Table of Contents
- Summary
- Overview
- Considerations for Adoption
- GigaOm Sonar
- Vendor Insights
- Near-Term Roadmap
- Analysts’ Take
- Report Methodology
- About GigaOm
- Copyright
1. Summary
Many organizations are investing heavily in the cloud to improve their agility and optimize the total cost of ownership of their infrastructure. They are moving applications and data to the public cloud to take advantage of its flexibility only to discover that, when not properly managed, public cloud costs can quickly spiral out of control.
Data storage and protection are among the biggest pain points of many cloud bills. Many of the services available in the public cloud need to be enhanced and hardened to deliver the reliability and availability of enterprise storage systems. The tools for managing the protection of data saved in those systems must operate well beyond simple snapshot-based data protection.
In addition, organizations are taking advantage of the flexibility and broad set of offerings provided by public clouds. It is not uncommon for an organization to consume cloud services from different public cloud providers. In that context, multicloud support and the ability to abstract management complexities behind a unified management pane drastically simplifies data protection operations and increases operational efficiency.
Cloud-based data protection solutions are designed to add enterprise-class data protection functionalities to the public cloud while improving data management processes and costs. Compared to traditional (agent-based) and snapshot backup solutions, cloud-based data protection offers several advantages and simplifies operations.

^^^^

**What to do**
1. Rewrite the paragraph of the cloud data protection summary that begins "Data storage and protection are among" as a short bulleted list that keeps its main facts.
2. Continue the cloud data protection summary, picking up after its final sentence.

**Information supplied**
^^^^

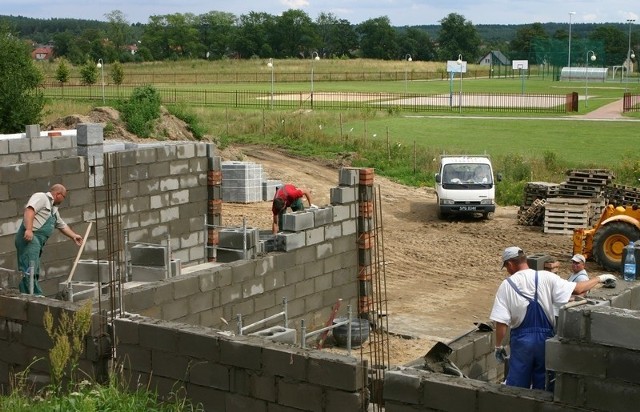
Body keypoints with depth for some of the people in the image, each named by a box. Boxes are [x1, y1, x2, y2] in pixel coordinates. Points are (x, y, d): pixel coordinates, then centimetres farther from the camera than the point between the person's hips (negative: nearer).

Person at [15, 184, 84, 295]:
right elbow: (29, 211, -17)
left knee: (34, 273, 6)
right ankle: (37, 296, -24)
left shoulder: (53, 209, 29)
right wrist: (29, 229, -29)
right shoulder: (41, 197, -1)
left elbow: (62, 225, 42)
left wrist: (74, 236, 48)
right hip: (29, 238, -10)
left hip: (37, 242, 10)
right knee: (29, 270, -16)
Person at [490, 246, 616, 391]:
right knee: (542, 386, 15)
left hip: (521, 339, -2)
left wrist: (498, 346, 0)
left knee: (516, 384, 9)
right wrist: (599, 278, 7)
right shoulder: (546, 278, -6)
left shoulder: (507, 285, -9)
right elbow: (577, 289, -7)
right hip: (545, 337, 2)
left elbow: (501, 322, -11)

^^^^

**Responses for each task**
1.
- Data storage and protection are among the biggest pain points of many cloud bills.
- Many public cloud services must be enhanced and hardened to match the reliability and availability of enterprise storage systems.
- Tools for protecting the data in those systems must go well beyond simple snapshot-based protection.

2.
In this regard, the user should take into account some important factors:
- Speed: When properly integrated, cloud-based backup can take advantage of snapshots and other mechanisms available from the service provider to speed up backup and restore operations.
- Granularity: One of the biggest limitations of traditional backups is the inability to easily restore single files and database records, one of the most common requirements. To do this, the user has to mount the snapshot on a new virtual machine instance, recover the necessary field, and then kill the instance. This is a slow and error-prone process.
- Cyber resiliency and air gapping: Creating distance between source and backup targets is the basis of every safety and security practice in data protection, especially with the increasing number of ransomware attacks. Data immutability, air gapping, and proactive ransomware protection are foundational capabilities for hedging against cyberattacks.
- Operation scalability: Snapshots are good for making quick backup copies of data, but they tend to show their limits very soon. Most of the services available in the market make it difficult to coordinate snapshot operations and grant application consistency. At the same time, managing a large number of snapshots can quickly become complicated, and while automation exists, it usually lacks the user-friendliness necessary to manage large-scale environments. Agent-based solutions have a different set of challenges, but the scalability of operations can easily become a problem as well. With an agent, everything needs to be planned in advance, and it becomes yet another software component that has to be installed and managed over time.
- Cost and consumption model: Often delivered within a backup-as-a-service (BaaS) model, cloud-based data protection solutions provide a similar pay-as-you-grow approach through which the organization can immediately reap the benefits of data protection while avoiding the difficulties of managing the data protection infrastructure. Unlike with snapshot-based approaches, customers do not need to handle the costs associated with forgotten snapshots or stale resources.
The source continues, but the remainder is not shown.